If you’re considering bankruptcy and starting to do some research on the subject, you likely have seen the terms “dismissal” and “discharge.” They might sound like the same thing, but they’re anything but that.
If you file Chapter 7 bankruptcy, you want to discharge as many of your debts as possible. When a debt is discharged, a debtor no longer owes their creditors.
If you don’t meet the necessary requirements during the bankruptcy process, your bankruptcy could be dismissed. That means you essentially are denied bankruptcy. Your creditors can go back to taking any legal measures they want to collect on what you owe them.

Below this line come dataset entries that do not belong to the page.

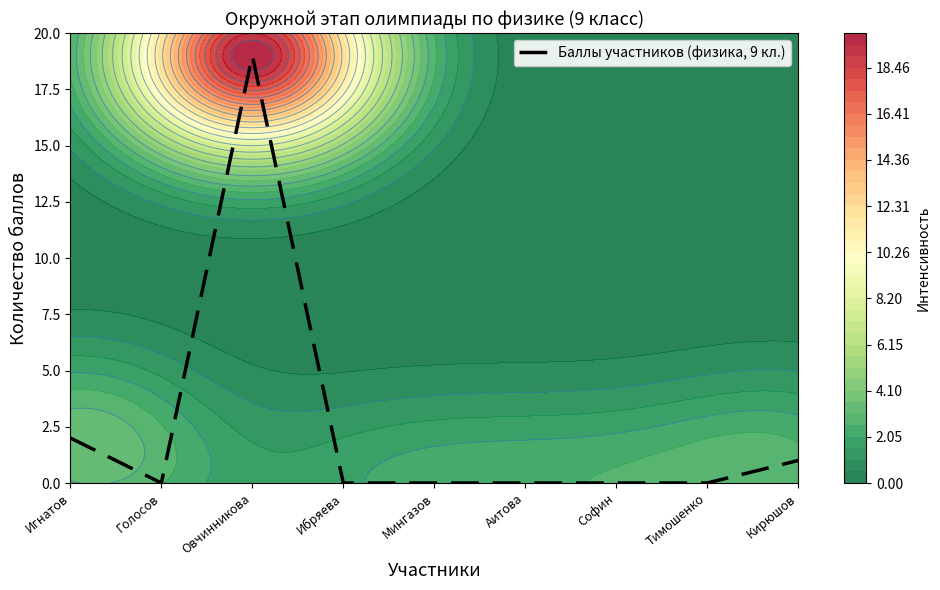

Reading left to right, what are all the values shown in this chart?

Игнатов=2	Голосов=0	Овчинникова=19	Ибряева=0	Мингазов=0	Аитова=0	Софин=0	Тимошенко=0	Кирюшов=1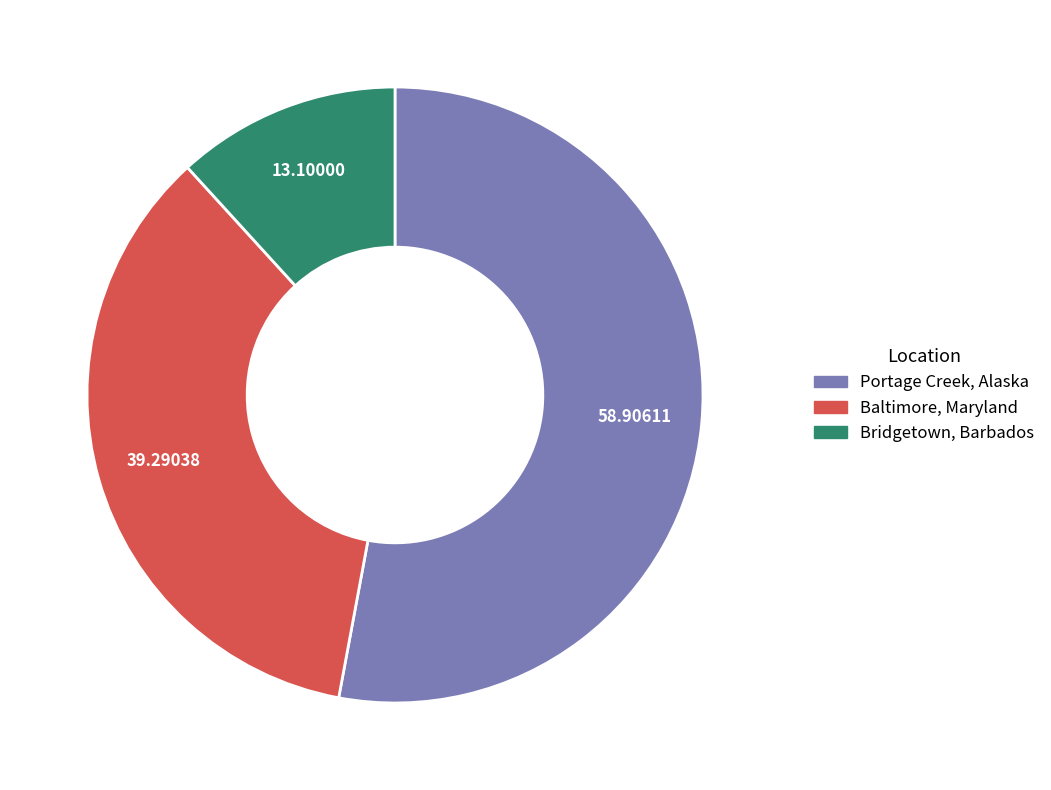

Rank the categories by value from lowest to highest.

Bridgetown, Barbados, Baltimore, Maryland, Portage Creek, Alaska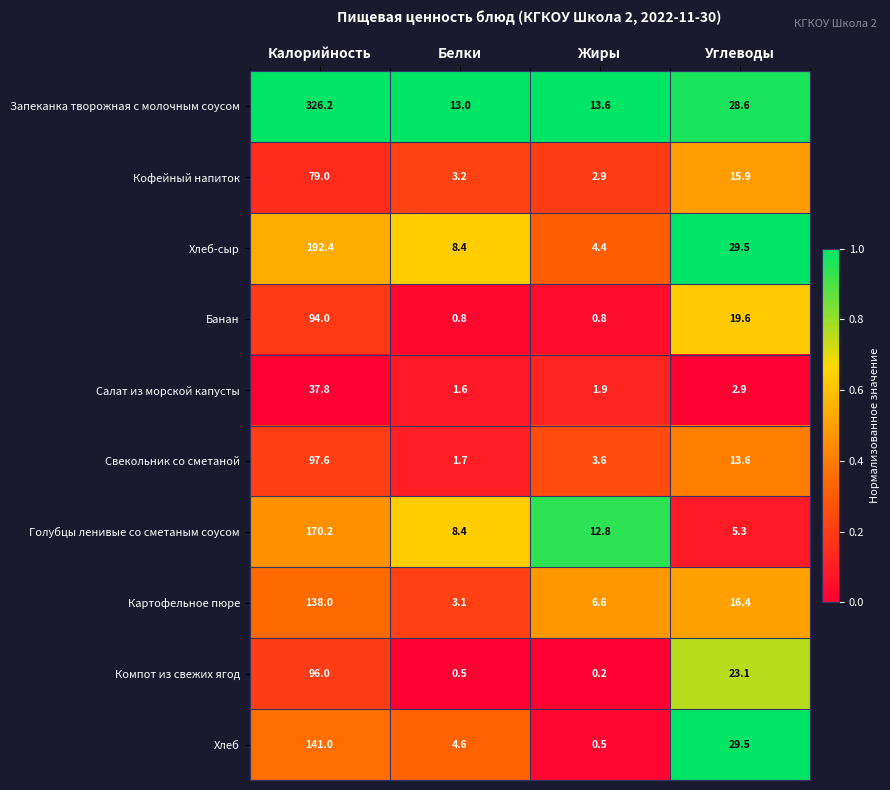

The value of Запеканка творожная с молочным соусом at Белки is 13.0. True or false?

True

If you’re looking at foreclosure and/or wage garnishment, those can move forward.
What can get a bankruptcy case dismissed?
There’s no reason for a valid bankruptcy case to be dismissed if you do everything that’s required of you. However, when people don’t seek legal guidance with their case (or don’t follow that guidance), it can happen. Let’s look at some of the most common reasons why Chapter 7 cases are dismissed, which include:
- The debtor didn’t file accurate and complete financial schedules, statements and other required documents.
- They failed to participate in the required financial management course or file their certificate of completion. These courses, which can be taken online, are a requirement for Chapter 7 bankruptcies.
- They missed a Section 341 meeting with creditors. Although creditors rarely attend these meetings, the debtor is required to attend either in person or via videoconference or phone.
- They didn’t turn over non-exempt property
If you file Chapter 13 bankruptcy, that case can also be dismissed if you don’t adhere to the requirements. They’re different than Chapter 7, because Chapter 13 is a different type of bankruptcy.
Bankruptcy is a complex process with a lot of paperwork. The requirements are enshrined in the U.S. Bankruptcy Code. The best way to help ensure that it goes as smoothly as possible and that your debts are dismissed is to understand and abide by the requirements.